BAB II
PEMBAHASAN
A.
BIOGRAFI
Abdurrahman
Wahid, yang akrab dipanggil Gus Dur, dan dengan nama lengkap Abdurahman
al-Dakhil, lahir pada tanggal 4 Agustus 1940, di Denanyar, Jombang Jawa Timur.
Gus Dur adalah putra pertama dari enam bersaudara. Walaupun Gus Dur selalu
merayakan hari ulang tahunnya pada tanggal 4 Agustus, sebenarnya hari lahir Gus
Dur bukanlah tanggal itu.
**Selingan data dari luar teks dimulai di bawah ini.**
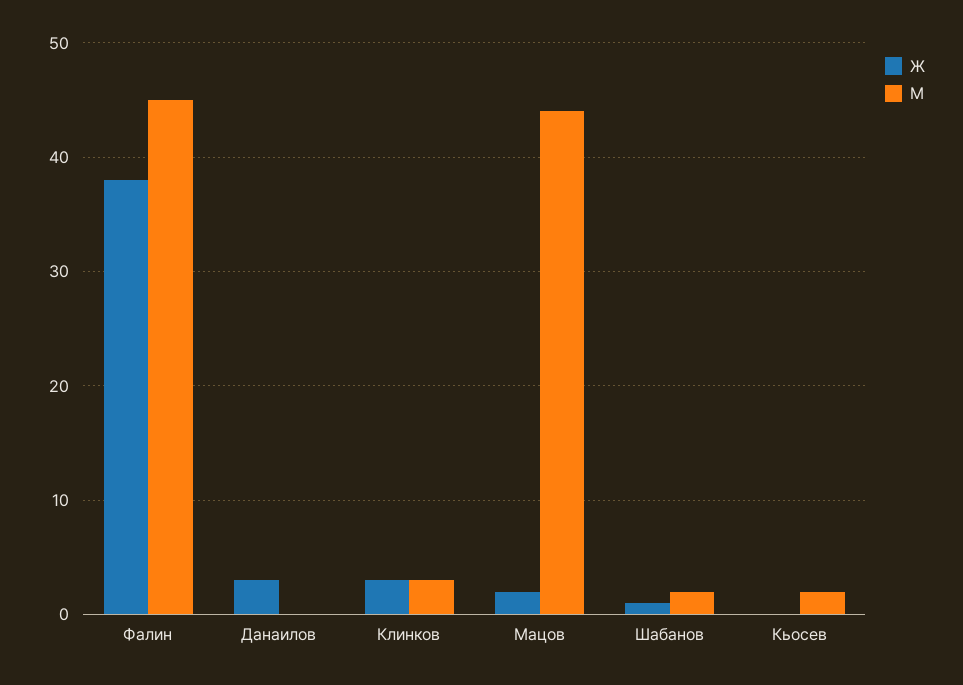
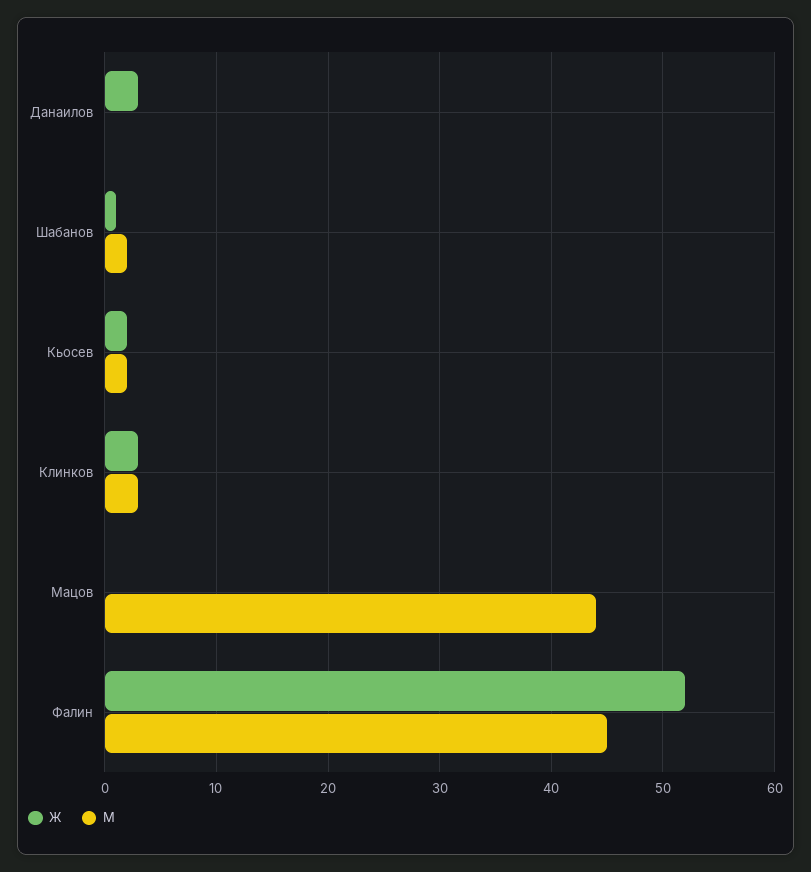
Ж, Фалин: 38 -> 52
Ж, Мацов: 2 -> 0
Ж, Кьосев: 0 -> 2

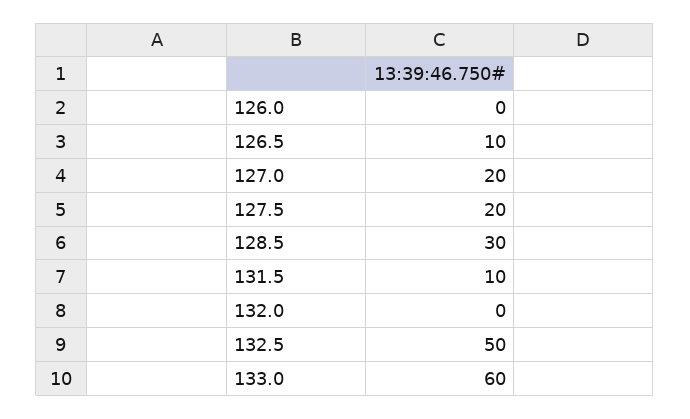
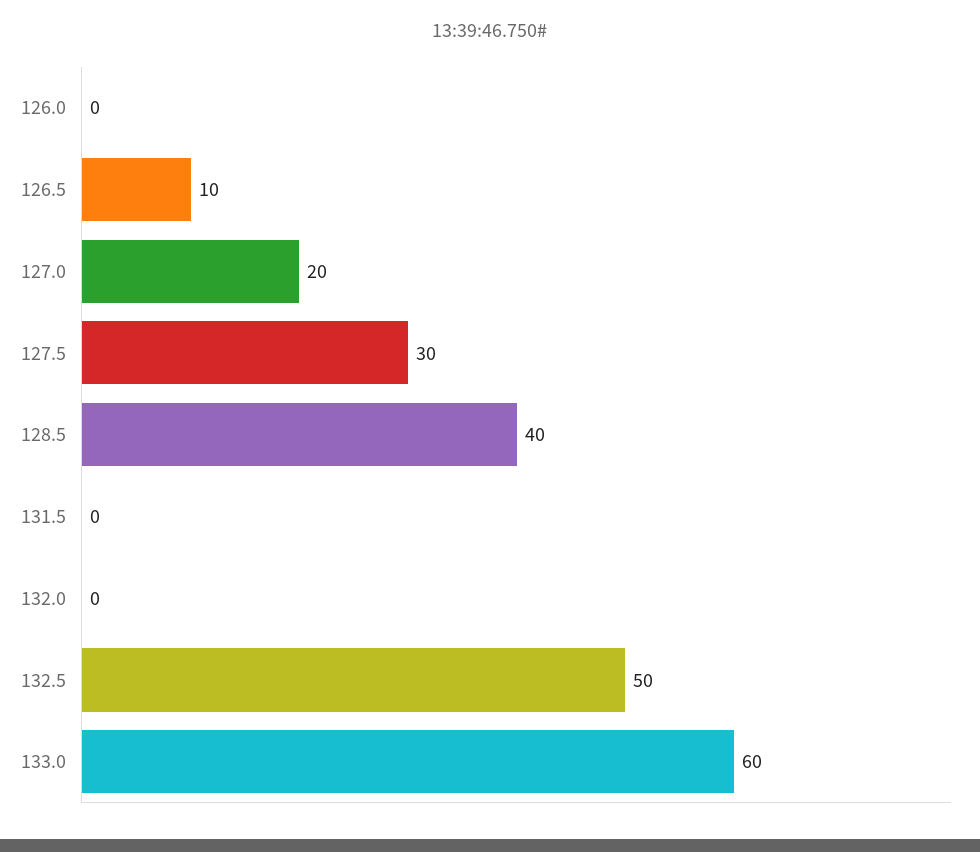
127.5: 20 -> 30
128.5: 30 -> 40
131.5: 10 -> 0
Sebagaimana juga dengan banyak aspek dalam hidupnya
dan pribadinya, banyak hal tidaklah seperti apa yang terlihat. Memang Gus Dur
dilahirkan pada hari keempat bulan kedelapan. Namun perlu diketahui bahwa
tanggal itu menurut penanggalan Islam, yaitu bahwa ia dilahirkan pada bulan
Sya'ban, bulan kedelapan dalam penanggalan itu. Sebenarnya tanggal 4 Sya'ban
1940 adalah tanggal 7 September.
Gus Dur adalah
putra pasangan K.H. Wahid
Hasyim dan Ny. Hj.
Sholehah. Ayah Gus Dur termasuk seorang pahlawan Nasional dan pernah menjabat
sebagai menteri Agama tahun 1949. Kakek dari pihak ayah ialah K.H. Hasyim Asy'ari, pendiri jami'yah Nahdlatul Ulama (NU), sebuah organisasi Islam terbesar
di Indonesia. Sedangkan kakek dari pihak Ibu ialah K.H. Bisri
Syamsuri, pendiri Pondok
Pesantren Denanyar
Jombang dan juga salah seorang tokoh pendiri NU.
Secara
geneologis, Abdurahman Wahid memiliki keturunan “darah biru” dan, menurut
Clifford Geertz, ia termasuk golongan santri dan priyayi sekaligus. Baik dari
garis keturunan ayah maupun ibunya, Abdurahman Wahid adalah sosok yang
menempati strata sosial tertinggi dalam masyarakat Indonesia. Ia adalah cucu
dari dua ulama terkemuka NU dan tokoh terbesar bangsa Indonesia. Kakeknya,
Kiai Bisri Syamsuri dan Kiai Hasyim Asy’ari sangat dihormati di kalangan NU,
karena kedudukannya sebagai ulama kharismatik.
Pada masa
kecilnya, Abdurrahman Wahid tidak seperti kebanyakan anak-anak seusianya. Ia
lebih memilih tinggal bersama kakeknya daripada tinggal bersama ayahnya.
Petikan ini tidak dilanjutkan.